Start of DATA TO USE
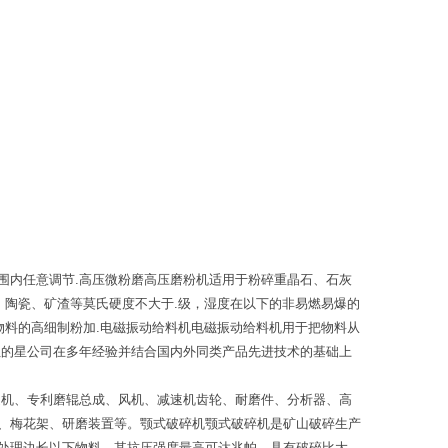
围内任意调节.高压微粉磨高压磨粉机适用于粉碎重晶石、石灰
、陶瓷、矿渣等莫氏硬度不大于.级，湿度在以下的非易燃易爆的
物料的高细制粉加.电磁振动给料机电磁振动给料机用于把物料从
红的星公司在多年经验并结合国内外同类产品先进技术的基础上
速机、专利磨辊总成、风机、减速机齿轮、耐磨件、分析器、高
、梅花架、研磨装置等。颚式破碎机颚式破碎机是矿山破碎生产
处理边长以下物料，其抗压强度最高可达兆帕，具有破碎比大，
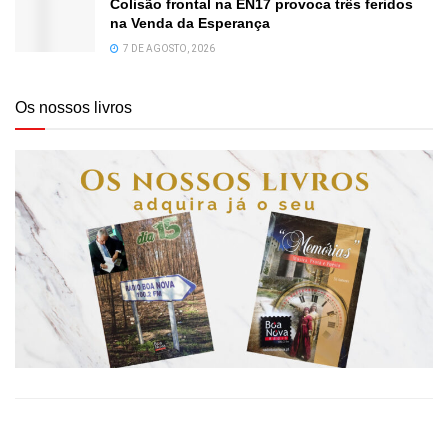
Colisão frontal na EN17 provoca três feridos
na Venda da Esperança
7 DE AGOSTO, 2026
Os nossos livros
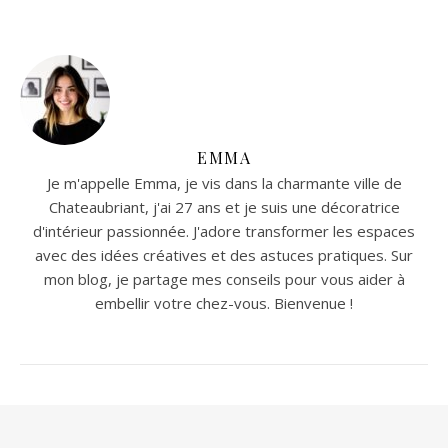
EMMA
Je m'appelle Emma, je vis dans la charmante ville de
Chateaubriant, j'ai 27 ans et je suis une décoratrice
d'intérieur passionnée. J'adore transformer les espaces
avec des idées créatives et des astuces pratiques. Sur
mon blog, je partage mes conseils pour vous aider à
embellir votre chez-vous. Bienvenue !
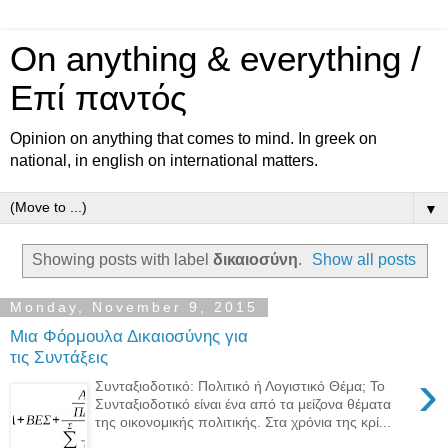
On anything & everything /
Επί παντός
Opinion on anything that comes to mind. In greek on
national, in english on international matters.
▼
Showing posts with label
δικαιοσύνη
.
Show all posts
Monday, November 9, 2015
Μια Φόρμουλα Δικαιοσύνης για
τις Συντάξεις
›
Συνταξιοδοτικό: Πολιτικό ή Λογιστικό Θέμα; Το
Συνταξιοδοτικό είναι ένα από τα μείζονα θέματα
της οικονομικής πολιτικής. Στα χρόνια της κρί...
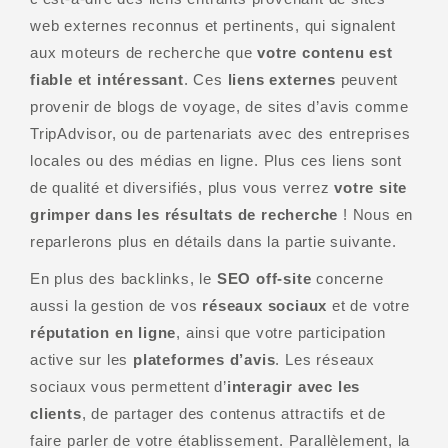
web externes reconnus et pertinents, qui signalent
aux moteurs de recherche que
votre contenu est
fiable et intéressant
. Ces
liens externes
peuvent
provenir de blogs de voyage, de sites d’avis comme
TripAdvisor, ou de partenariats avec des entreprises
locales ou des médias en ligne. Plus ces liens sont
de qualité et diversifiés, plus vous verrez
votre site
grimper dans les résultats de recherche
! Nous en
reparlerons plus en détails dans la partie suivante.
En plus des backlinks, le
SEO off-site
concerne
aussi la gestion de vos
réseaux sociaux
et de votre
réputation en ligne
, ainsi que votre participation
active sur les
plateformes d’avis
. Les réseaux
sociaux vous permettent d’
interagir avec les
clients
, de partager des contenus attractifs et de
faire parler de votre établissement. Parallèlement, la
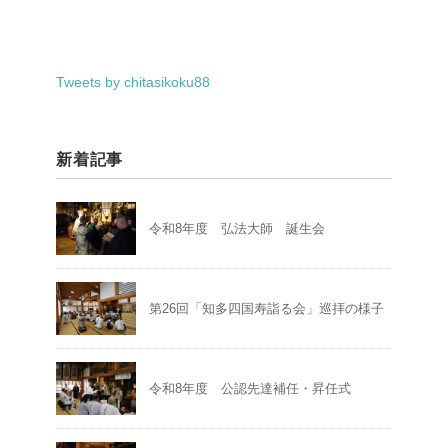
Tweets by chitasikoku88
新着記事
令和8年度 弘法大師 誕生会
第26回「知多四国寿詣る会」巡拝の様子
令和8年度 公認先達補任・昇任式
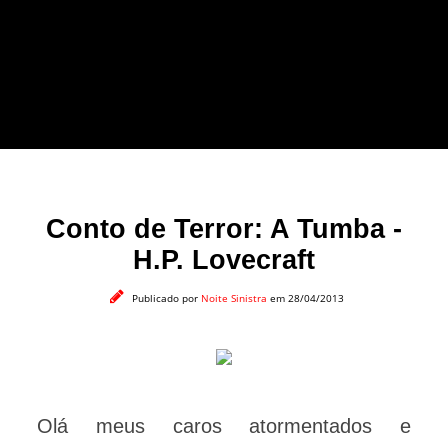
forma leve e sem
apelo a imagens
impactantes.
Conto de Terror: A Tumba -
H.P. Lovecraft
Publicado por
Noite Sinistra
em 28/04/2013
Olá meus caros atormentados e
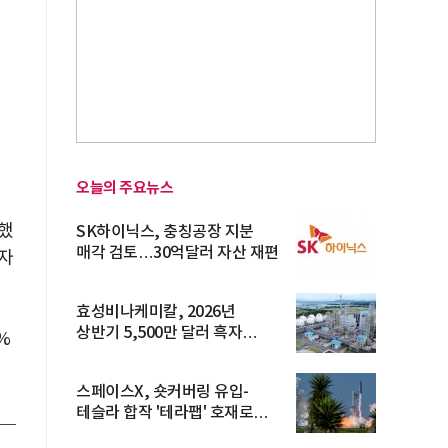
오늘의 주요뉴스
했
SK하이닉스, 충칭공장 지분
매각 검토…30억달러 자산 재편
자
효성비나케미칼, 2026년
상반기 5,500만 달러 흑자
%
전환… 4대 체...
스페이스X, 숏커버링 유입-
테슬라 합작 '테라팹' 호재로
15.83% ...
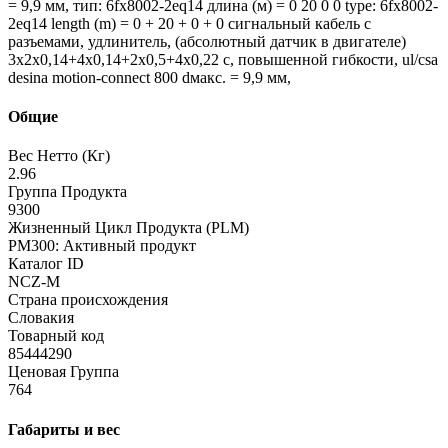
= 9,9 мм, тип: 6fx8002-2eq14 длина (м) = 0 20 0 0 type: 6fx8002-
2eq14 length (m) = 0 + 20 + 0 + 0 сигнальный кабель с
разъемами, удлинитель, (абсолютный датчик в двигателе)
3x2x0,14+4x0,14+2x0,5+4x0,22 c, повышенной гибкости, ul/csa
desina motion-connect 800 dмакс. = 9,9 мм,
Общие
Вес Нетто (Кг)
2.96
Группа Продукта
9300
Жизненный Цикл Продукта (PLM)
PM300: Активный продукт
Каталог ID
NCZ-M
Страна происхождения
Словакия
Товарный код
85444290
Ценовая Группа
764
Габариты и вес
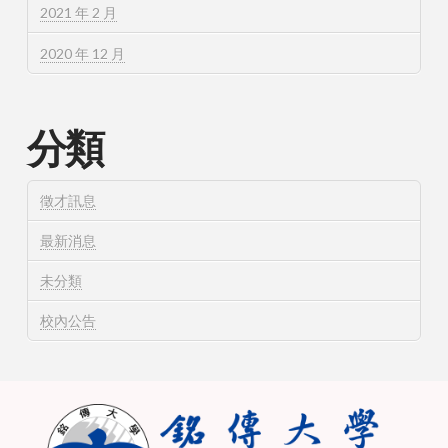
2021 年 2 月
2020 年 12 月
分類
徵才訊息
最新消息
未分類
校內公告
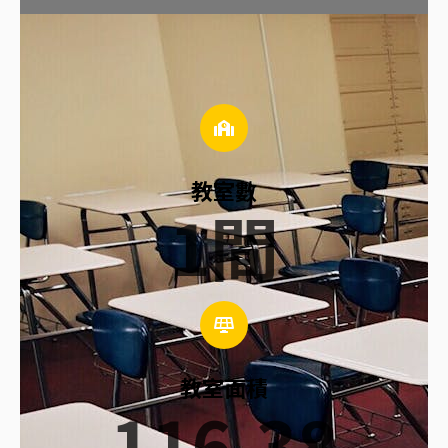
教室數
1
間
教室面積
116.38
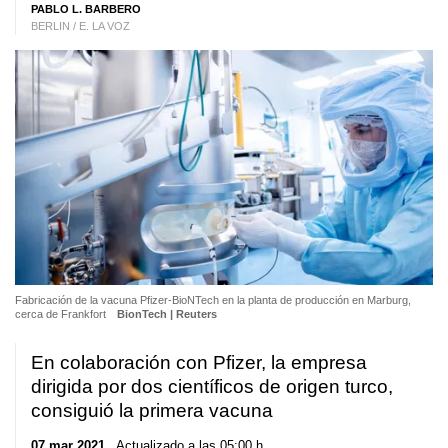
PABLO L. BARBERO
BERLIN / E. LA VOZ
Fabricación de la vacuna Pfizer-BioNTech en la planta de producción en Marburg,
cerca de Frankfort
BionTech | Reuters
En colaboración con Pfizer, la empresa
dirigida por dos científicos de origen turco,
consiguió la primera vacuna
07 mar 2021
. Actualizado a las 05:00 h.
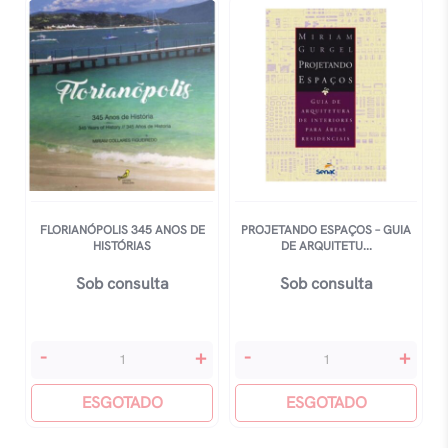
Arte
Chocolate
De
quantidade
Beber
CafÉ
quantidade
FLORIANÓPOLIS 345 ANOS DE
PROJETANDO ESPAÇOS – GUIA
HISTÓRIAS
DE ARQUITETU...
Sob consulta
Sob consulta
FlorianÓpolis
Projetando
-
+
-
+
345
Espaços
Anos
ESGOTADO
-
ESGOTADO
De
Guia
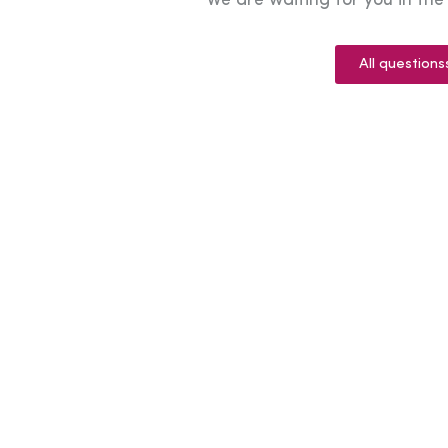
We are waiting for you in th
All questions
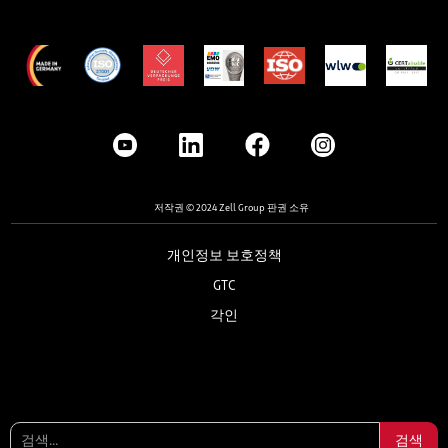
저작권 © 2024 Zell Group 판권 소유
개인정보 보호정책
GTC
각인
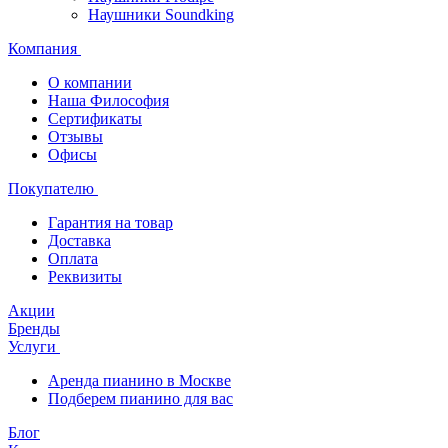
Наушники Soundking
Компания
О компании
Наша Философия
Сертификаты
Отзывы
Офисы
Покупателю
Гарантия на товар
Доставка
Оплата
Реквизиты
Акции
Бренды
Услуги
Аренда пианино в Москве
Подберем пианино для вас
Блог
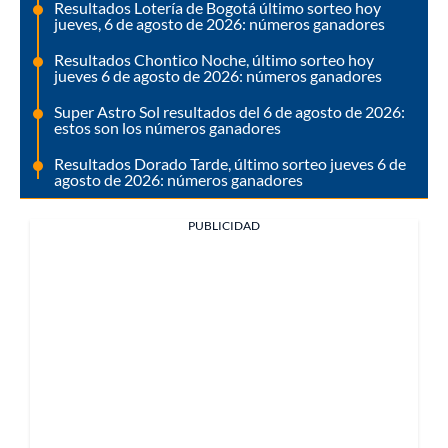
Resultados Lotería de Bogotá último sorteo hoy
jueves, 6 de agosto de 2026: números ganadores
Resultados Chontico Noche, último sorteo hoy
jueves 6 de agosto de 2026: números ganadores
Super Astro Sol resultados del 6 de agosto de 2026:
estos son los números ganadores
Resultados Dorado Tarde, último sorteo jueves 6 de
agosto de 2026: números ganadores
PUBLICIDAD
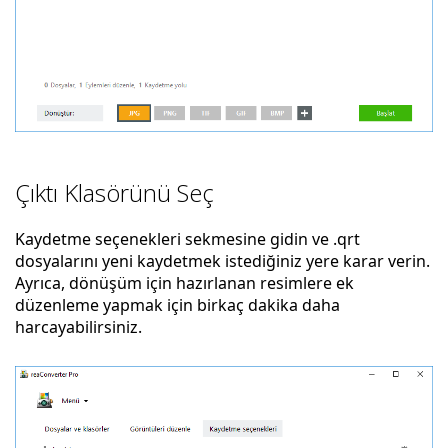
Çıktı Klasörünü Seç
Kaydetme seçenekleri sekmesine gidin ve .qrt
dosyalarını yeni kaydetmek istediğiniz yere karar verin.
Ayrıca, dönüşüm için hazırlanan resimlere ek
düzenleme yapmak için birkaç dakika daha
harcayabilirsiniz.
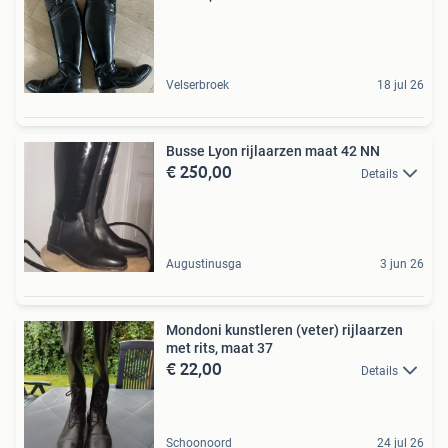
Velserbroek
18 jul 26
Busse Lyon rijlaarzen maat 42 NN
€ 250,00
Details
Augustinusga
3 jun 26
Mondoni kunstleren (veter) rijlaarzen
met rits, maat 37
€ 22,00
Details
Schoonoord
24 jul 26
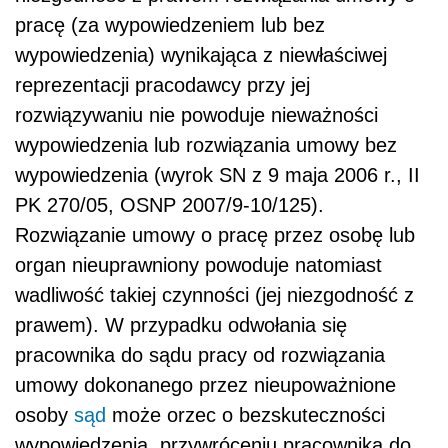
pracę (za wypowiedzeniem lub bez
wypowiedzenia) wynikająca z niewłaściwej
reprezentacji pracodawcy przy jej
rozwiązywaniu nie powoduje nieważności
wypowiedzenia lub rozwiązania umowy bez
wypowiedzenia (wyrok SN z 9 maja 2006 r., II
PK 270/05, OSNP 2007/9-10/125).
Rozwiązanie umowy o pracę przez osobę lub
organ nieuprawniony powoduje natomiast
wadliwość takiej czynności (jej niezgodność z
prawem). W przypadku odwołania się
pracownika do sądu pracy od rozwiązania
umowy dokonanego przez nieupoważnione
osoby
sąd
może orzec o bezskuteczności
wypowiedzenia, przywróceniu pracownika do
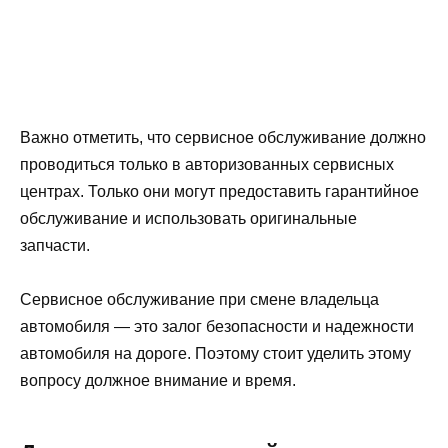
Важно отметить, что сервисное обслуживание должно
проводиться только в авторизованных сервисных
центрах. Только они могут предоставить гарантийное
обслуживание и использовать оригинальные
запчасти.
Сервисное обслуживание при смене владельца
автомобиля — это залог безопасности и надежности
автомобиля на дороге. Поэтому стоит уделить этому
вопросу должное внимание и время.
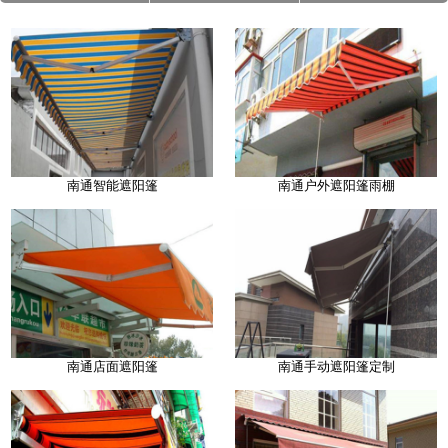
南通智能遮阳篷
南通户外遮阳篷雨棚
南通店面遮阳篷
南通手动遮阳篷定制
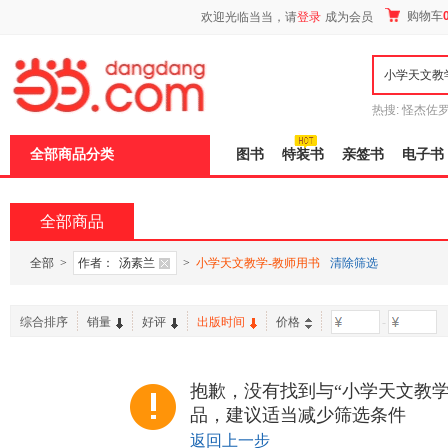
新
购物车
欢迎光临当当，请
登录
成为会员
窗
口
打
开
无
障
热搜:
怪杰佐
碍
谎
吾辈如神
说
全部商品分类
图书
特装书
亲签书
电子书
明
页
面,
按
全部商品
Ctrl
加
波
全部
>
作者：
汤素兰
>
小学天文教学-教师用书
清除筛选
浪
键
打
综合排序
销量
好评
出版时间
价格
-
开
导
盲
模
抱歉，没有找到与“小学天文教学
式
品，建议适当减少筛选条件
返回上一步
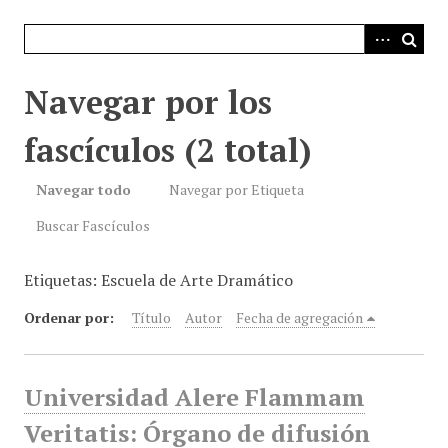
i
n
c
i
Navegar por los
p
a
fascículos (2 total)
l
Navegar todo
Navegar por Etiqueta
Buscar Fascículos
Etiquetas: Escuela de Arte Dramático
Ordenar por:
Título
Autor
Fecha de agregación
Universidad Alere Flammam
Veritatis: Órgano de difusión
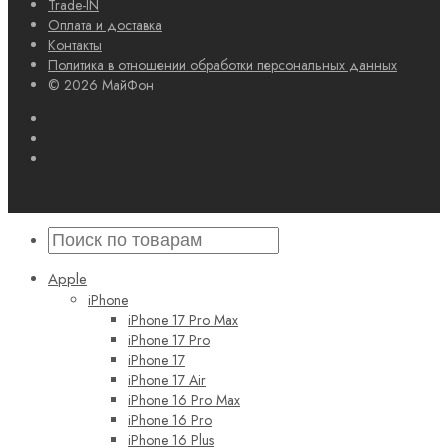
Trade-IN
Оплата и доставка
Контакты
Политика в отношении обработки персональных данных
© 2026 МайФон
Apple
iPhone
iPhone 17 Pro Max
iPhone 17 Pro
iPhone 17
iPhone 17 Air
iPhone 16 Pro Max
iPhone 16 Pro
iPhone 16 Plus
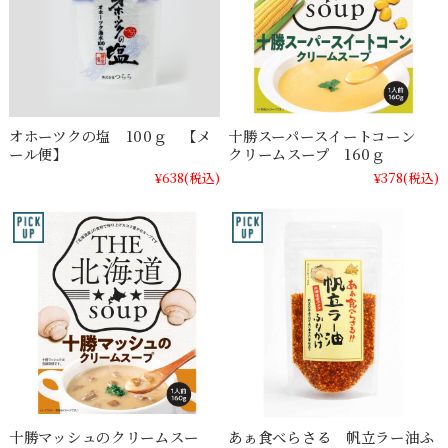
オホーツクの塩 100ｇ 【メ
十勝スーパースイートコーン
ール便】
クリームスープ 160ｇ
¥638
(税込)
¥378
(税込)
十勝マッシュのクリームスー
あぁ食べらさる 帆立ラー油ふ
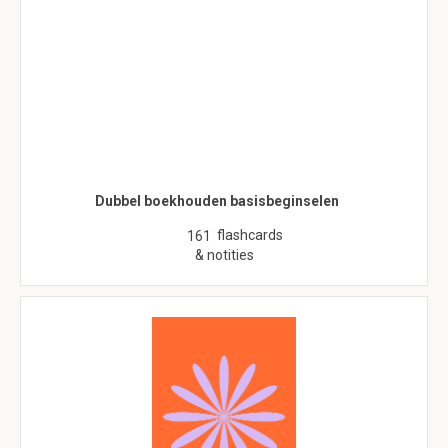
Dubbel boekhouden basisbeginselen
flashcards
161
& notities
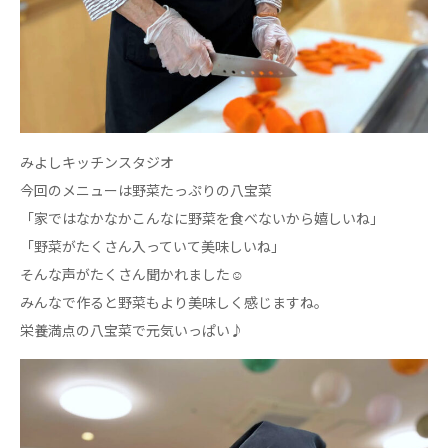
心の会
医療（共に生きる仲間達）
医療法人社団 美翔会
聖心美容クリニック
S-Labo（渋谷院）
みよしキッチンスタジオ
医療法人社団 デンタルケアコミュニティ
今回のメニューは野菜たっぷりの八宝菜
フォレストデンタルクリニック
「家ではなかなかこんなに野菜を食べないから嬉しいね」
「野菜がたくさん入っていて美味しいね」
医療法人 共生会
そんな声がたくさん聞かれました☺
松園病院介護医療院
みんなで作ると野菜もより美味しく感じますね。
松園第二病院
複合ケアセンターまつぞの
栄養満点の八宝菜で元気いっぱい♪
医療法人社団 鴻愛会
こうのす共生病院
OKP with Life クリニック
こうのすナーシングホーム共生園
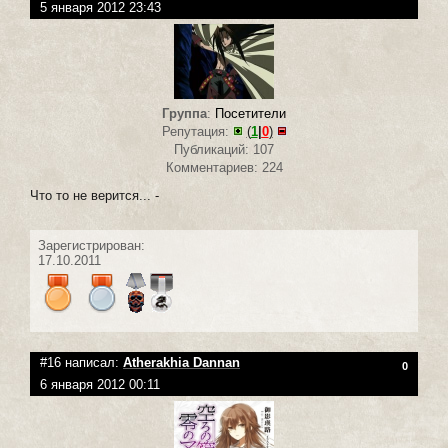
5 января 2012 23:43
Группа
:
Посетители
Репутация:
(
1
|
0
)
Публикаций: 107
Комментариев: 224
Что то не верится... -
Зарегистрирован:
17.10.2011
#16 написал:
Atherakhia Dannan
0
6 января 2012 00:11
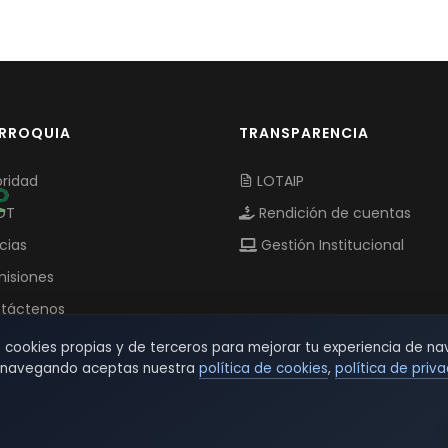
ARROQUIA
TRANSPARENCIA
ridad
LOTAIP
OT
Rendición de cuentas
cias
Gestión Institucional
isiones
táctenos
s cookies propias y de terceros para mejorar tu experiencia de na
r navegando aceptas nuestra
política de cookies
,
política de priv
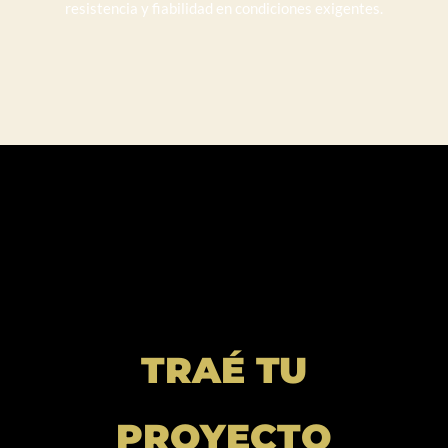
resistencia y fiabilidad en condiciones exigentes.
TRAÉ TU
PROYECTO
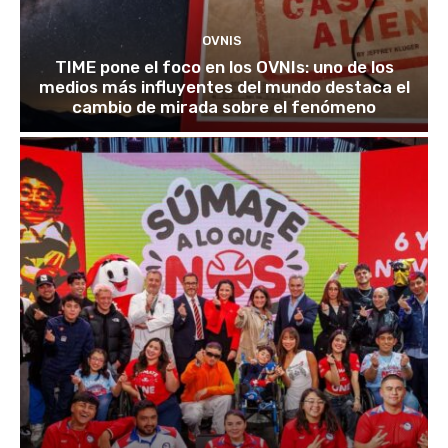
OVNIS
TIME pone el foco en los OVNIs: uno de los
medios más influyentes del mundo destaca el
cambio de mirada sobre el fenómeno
End of DATA TO USE
• WORK TO BE COMPLETED: Using the entries above, transcribe exactly from the line that has "forma leve e sem" through the line that has "전환… 4대 체...". Pictures are dropped.

• RESULT BELOW:
forma leve e sem
apelo a imagens
impactantes.
Conto de Terror: A Tumba -
H.P. Lovecraft
Publicado por
Noite Sinistra
em 28/04/2013
Olá meus caros atormentados e
오늘의 주요뉴스
했
SK하이닉스, 충칭공장 지분
매각 검토…30억달러 자산 재편
자
효성비나케미칼, 2026년
상반기 5,500만 달러 흑자
%
전환… 4대 체...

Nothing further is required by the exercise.